| Consigne A |
Transcrivez fidèlement le passage de l'extrait qui va de « Dans ces circonstances, nous » jusqu'à « de la Turquie. ».
| Consigne B |
D'après l'extrait, que répondre à ces questions ?
(i) Qu'ont conseillé les Cabinets au Gouvernement du Sultan ?
(ii) Les armes turques sont-elles parvenues à mettre fin à l'insurrection ?
(iii) Que contiennent l'Iradé et le Firman mentionnés dans l'extrait ?

| Extrait |
>>>>

Tel est en peu de mots l'historique de l'action exercée par les Puissances depuis que l'insurrection a éclaté.

Les Cabinets ont été, jusqu'à ce jour, guidés surtout par le désir d'éviter tout ce qui eût pu être interprété comme une ingérence prématurée de l'Europe. Dans cet ordre d'idées tous les Cabinets se sont bornés à conseiller au Gouvernement du Sultan de ne pas s'en tenir aux seules mesures militaires, mais de s'attacher à combattre le mal par des moyens moraux destinés à prévenir des perturbations futures.

En agissant ainsi, les Cabinets avaient en vue de fournir à la Sublime Porte l'appui moral dont elle avait besoin et de lui donner en outre le temps de pacifier les esprits dans les provinces soulevées, espérant que tout danger d'une complication ultérieure se touverait ainsi écarté.

Malheureusement leurs espérances ont été déçues. D'un côté, les réformes publiées par la Porte ne semblent pas avoir eu en vue l'apaisement des populations de provinces insurgées, ni être suffisantes pour atteindre ce but essentiel. De l'autre, les armes turques n'ont pas réussi à mettre fin à l'insurrection.

Dans ces circonstances, nous croyons que le moment est venu pour les Puissances de convenir d'une marche à suivre en commun, afin d'empêcher que le mouvement, en se prolongeant, ne finisse par compromettre la paix de l'Europe.

De même que les autres Puissances, nous avons applaudi aux bienveillantes intentions qui ont inspiré les récents manifestes du Sultan. L'Iradé du 2 octobre et le Firman du 12*) décembre contiennent une série de principes destinés à introduire des réformes dans l'organisation de l'Empire ottoman. Il y a lieu de croire que ces principes, s'ils sont traduits en dispositions législatives sagement conçues et si surtout leur mise en pratique correspond pleinement aux vues éclairées qui les ont dictés, apporteront de sérieuses améliorations dans l'administration de la Turquie.

<<<<

Données d'analyse de graphiques
>>>>

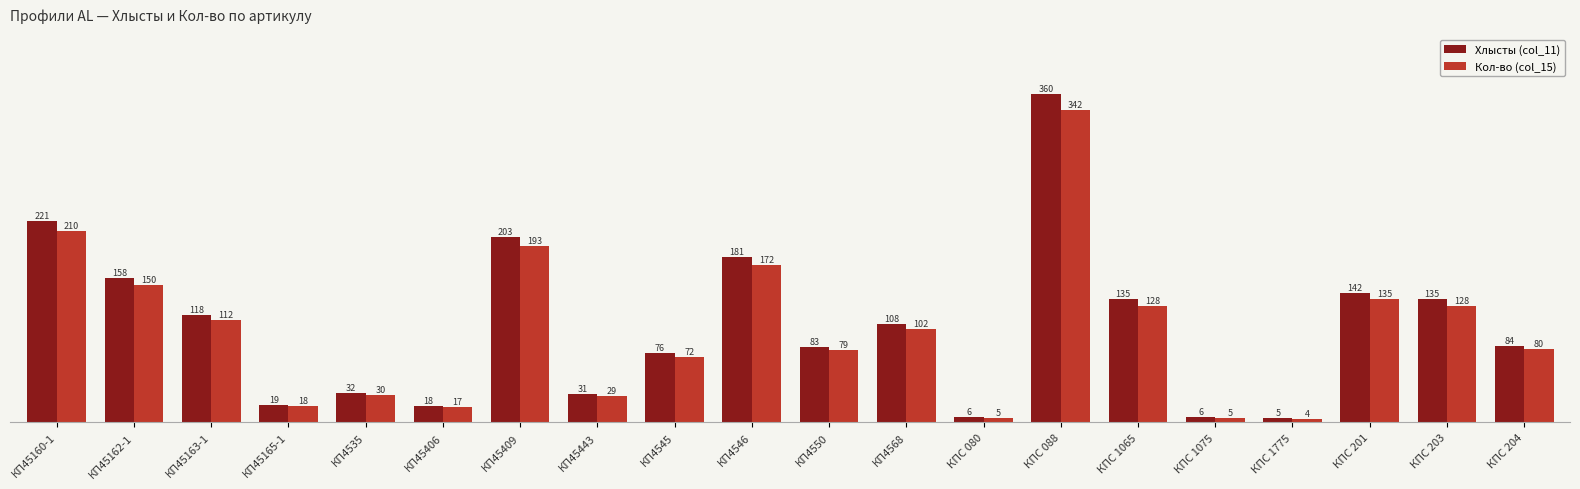

At which label does Кол-во (col_15) first exceed 102?

КП45160-1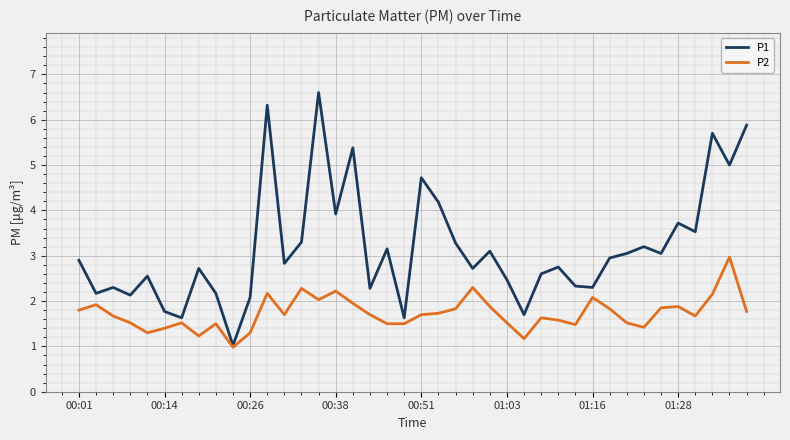

Which series has the largest total across all categories?

P1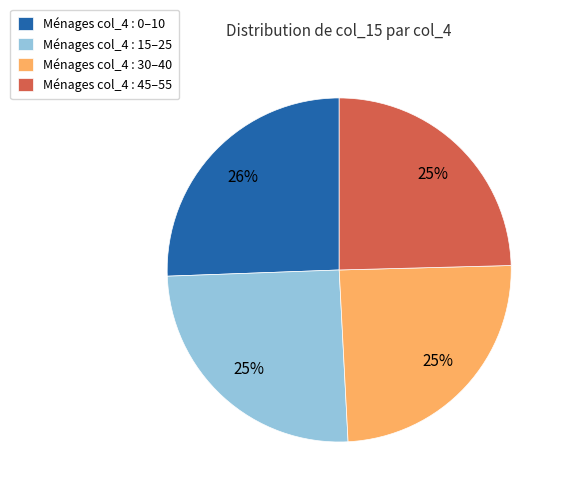

What percentage is the Ménages col_4 : 0–10 slice, to the nearest percent?

26%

<<<<

| Corrigé A |
Dans ces circonstances, nous croyons que le moment est venu pour les Puissances de convenir d'une marche à suivre en commun, afin d'empêcher que le mouvement, en se prolongeant, ne finisse par compromettre la paix de l'Europe.

De même que les autres Puissances, nous avons applaudi aux bienveillantes intentions qui ont inspiré les récents manifestes du Sultan. L'Iradé du 2 octobre et le Firman du 12*) décembre contiennent une série de principes destinés à introduire des réformes dans l'organisation de l'Empire ottoman. Il y a lieu de croire que ces principes, s'ils sont traduits en dispositions législatives sagement conçues et si surtout leur mise en pratique correspond pleinement aux vues éclairées qui les ont dictés, apporteront de sérieuses améliorations dans l'administration de la Turquie.

| Corrigé B |
(i) De ne pas s'en tenir aux seules mesures militaires, mais de s'attacher à combattre le mal par des moyens moraux destinés à prévenir des perturbations futures.
(ii) Non, elles n'ont pas réussi à mettre fin à l'insurrection.
(iii) Une série de principes destinés à introduire des réformes dans l'organisation de l'Empire ottoman.